DIFFERENT people, different hobbies.
I enjoy a football match, or an hour or two in an art gallery, but, when it comes down to it, I’m never happier than when I’m wandering around a car showroom.
An odd way to pass the time, I know. When I told an acquaintance about it, he said he knew a place that would suit me right down to the ground. A place where there were hundreds of models, all shapes and sizes. Best of all, it was open all day and the show changed every hour.
Where was this vision of heaven, I asked.
Tesco’s car park he told me.
Perhaps I should have seen it coming.
I once joked to our first director of mima, Godfrey Worsdale that I wouldn’t be happy until we had cars on display there. He must have thought that hosting Top Gear in the gallery was stage one of the master plan.
It’s a harmless enough hobby, I hope you’ll agree.
But it has caused damage to my wallet over the years, because I can’t confine myself to window shopping.
I have lost count of the cars I’ve bought over the years, but there’s been a common factor in all the transactions. I’ve lost money on every one.
I have never had the courage to tot up exactly how much – the state of the economy gives me enough cause for depression without piling on the misery.
But reflecting on some of the purchases – they seemed good ideas at the time – is a useful reality check.
As useful in fact as flicking through a book on the world’s worst cars someone bought me the other day and realising that at one time or another I had owned just about all of them.
Ever the connoisseur.
Watching cars leads to watching people and another trend has struck me. It’s as constant and inexorable as the money-losing one. Cars are getting bigger, but they carry fewer people.
Spend a couple of minutes watching the traffic flow and you’ll see what I mean.
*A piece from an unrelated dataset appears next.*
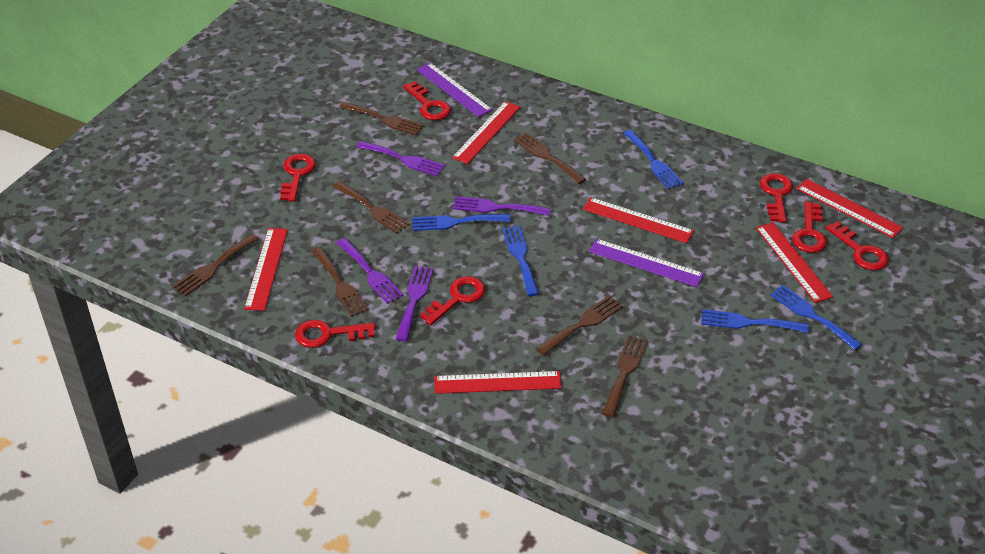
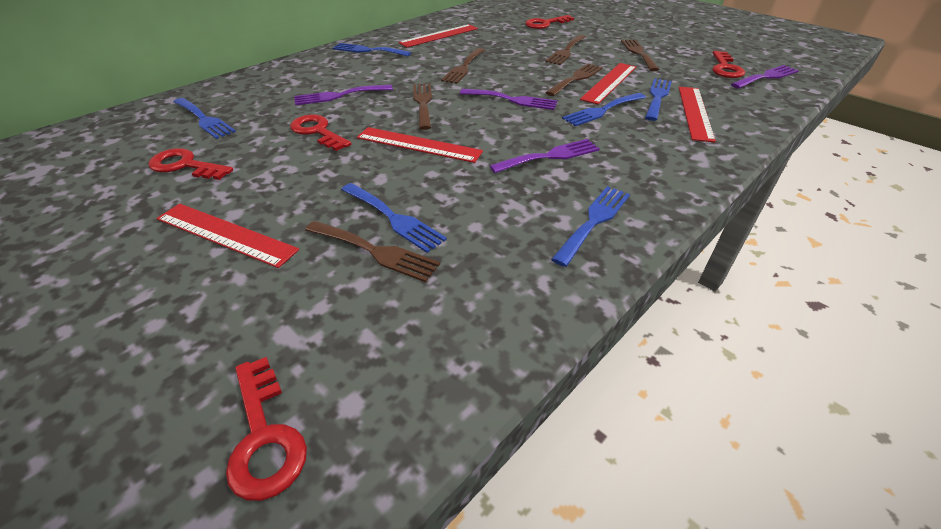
blue fork: 5 -> 6
brown fork: 7 -> 6
purple ruler: 2 -> 0
red key: 7 -> 5
red ruler: 6 -> 5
While the recession and rising fuel costs have prompted a modest increase in car sharing, single occupancy is still the norm. In fact, something like 90 per cent of commuter journeys are solo trips. Just you, the radio and the pollution.
There are 33 million vehicles on Britain’s roads and 27 million of them are private cars.
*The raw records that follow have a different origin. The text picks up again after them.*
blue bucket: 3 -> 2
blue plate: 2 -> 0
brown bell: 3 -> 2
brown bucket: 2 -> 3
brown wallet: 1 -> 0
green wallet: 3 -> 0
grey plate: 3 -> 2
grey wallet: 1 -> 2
Forty per cent of your carbon footprint comes from car journeys. It’s estimated that if we switched from car to bus or train for just one in 20 journeys, the amount of pollution in the UK atmosphere would be reduced by a quarter of a million tonnes a year.
Yet, with rail fares set to rise by up to 25 per cent, and the kind of cuts in bus services reported by this newspaper in the last couple of days, the incentives to switch are being swept away.
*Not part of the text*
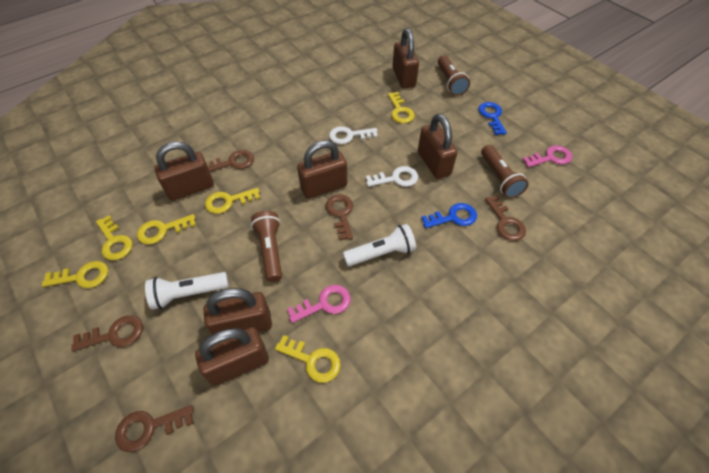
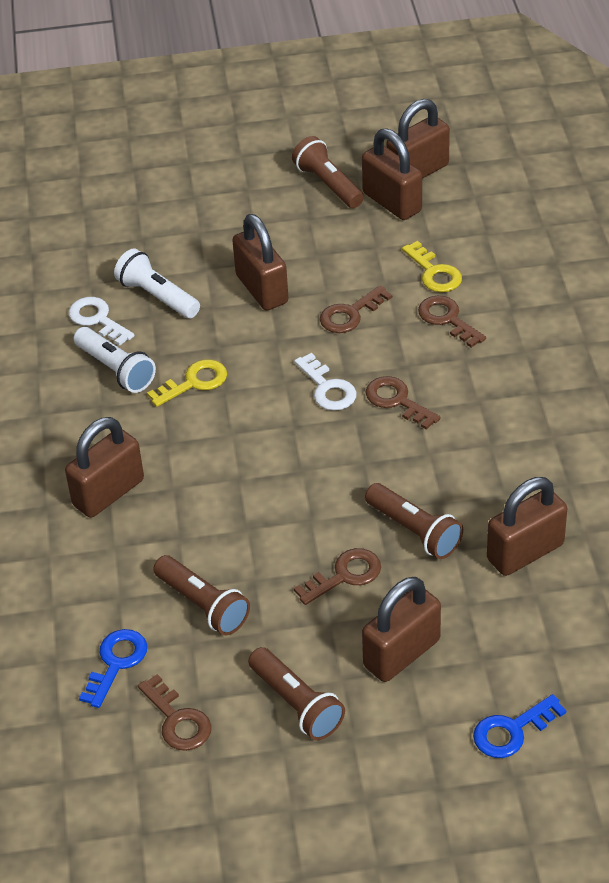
brown flashlight: 3 -> 4
pink key: 2 -> 0
yellow key: 6 -> 2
There are still huge areas where you can’t do without the car, even for a day.
Maybe I’m not ready to swap the showroom for the bus station, just yet, but consumers and manufacturers have to accept the need for change.
Linking road tax to engine size and mandatory emission standards are a start but, when it comes to changing attitudes and giving people real incentives to leave the car in the garage, we’re still in the slow lane.
In the era of austerity, cars seem to be the one luxury we can’t bring ourselves to do without. We need to realise that in this case what’s bad for our pockets is bad for the planet too.